> [Exercise] A faithful copy of every entry, with the pictures removed, is what is needed here.

> [Given data]
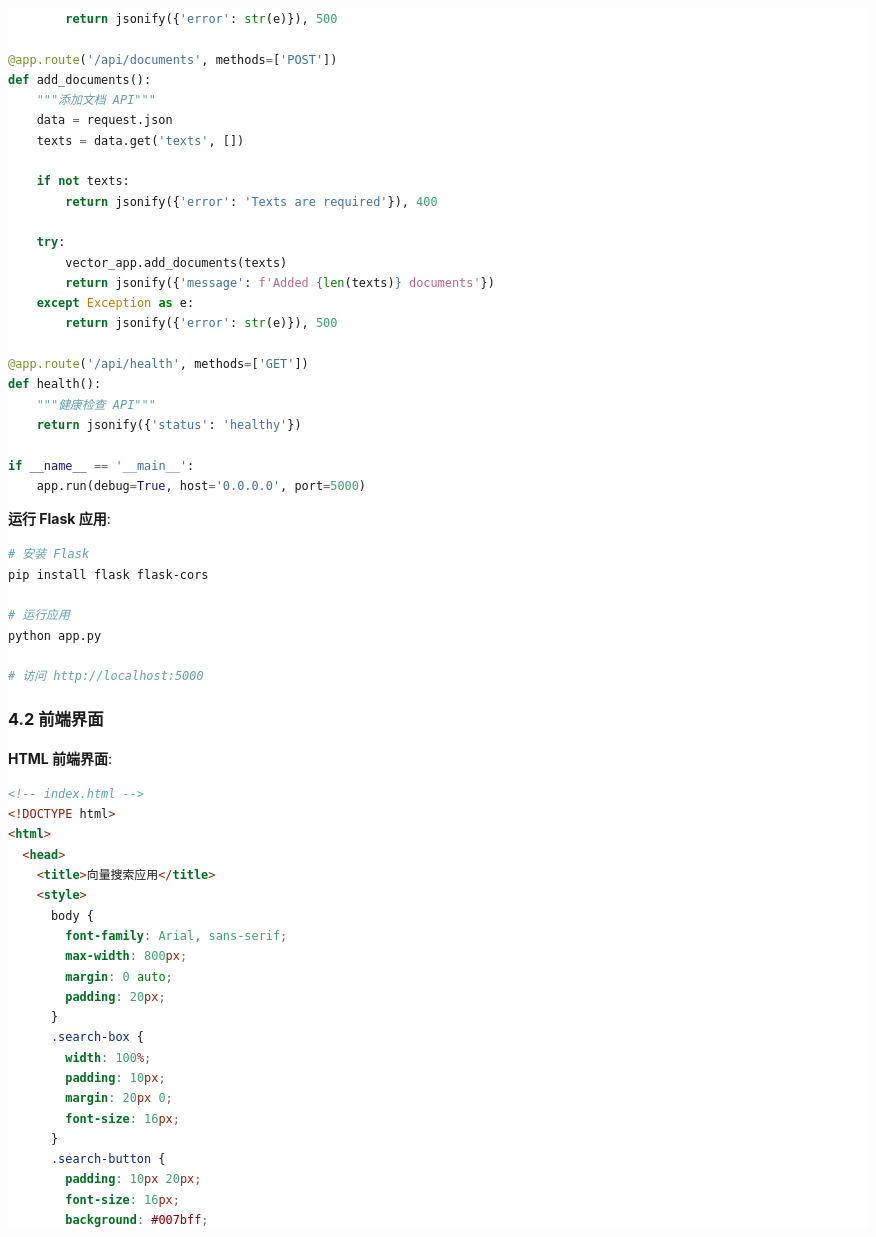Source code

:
 ```python
        return jsonify({'error': str(e)}), 500

@app.route('/api/documents', methods=['POST'])
def add_documents():
    """添加文档 API"""
    data = request.json
    texts = data.get('texts', [])

    if not texts:
        return jsonify({'error': 'Texts are required'}), 400

    try:
        vector_app.add_documents(texts)
        return jsonify({'message': f'Added {len(texts)} documents'})
    except Exception as e:
        return jsonify({'error': str(e)}), 500

@app.route('/api/health', methods=['GET'])
def health():
    """健康检查 API"""
    return jsonify({'status': 'healthy'})

if __name__ == '__main__':
    app.run(debug=True, host='0.0.0.0', port=5000)
```

**运行 Flask 应用**:

```bash
# 安装 Flask
pip install flask flask-cors

# 运行应用
python app.py

# 访问 http://localhost:5000
```

### 4.2 前端界面

**HTML 前端界面**:

```html
<!-- index.html -->
<!DOCTYPE html>
<html>
  <head>
    <title>向量搜索应用</title>
    <style>
      body {
        font-family: Arial, sans-serif;
        max-width: 800px;
        margin: 0 auto;
        padding: 20px;
      }
      .search-box {
        width: 100%;
        padding: 10px;
        margin: 20px 0;
        font-size: 16px;
      }
      .search-button {
        padding: 10px 20px;
        font-size: 16px;
        background: #007bff;
```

> [Completed task]
Source code

:
 ```python
        return jsonify({'error': str(e)}), 500

@app.route('/api/documents', methods=['POST'])
def add_documents():
    """添加文档 API"""
    data = request.json
    texts = data.get('texts', [])

    if not texts:
        return jsonify({'error': 'Texts are required'}), 400

    try:
        vector_app.add_documents(texts)
        return jsonify({'message': f'Added {len(texts)} documents'})
    except Exception as e:
        return jsonify({'error': str(e)}), 500

@app.route('/api/health', methods=['GET'])
def health():
    """健康检查 API"""
    return jsonify({'status': 'healthy'})

if __name__ == '__main__':
    app.run(debug=True, host='0.0.0.0', port=5000)
```

**运行 Flask 应用**:

```bash
# 安装 Flask
pip install flask flask-cors

# 运行应用
python app.py

# 访问 http://localhost:5000
```

### 4.2 前端界面

**HTML 前端界面**:

```html
<!-- index.html -->
<!DOCTYPE html>
<html>
  <head>
    <title>向量搜索应用</title>
    <style>
      body {
        font-family: Arial, sans-serif;
        max-width: 800px;
        margin: 0 auto;
        padding: 20px;
      }
      .search-box {
        width: 100%;
        padding: 10px;
        margin: 20px 0;
        font-size: 16px;
      }
      .search-button {
        padding: 10px 20px;
        font-size: 16px;
        background: #007bff;
```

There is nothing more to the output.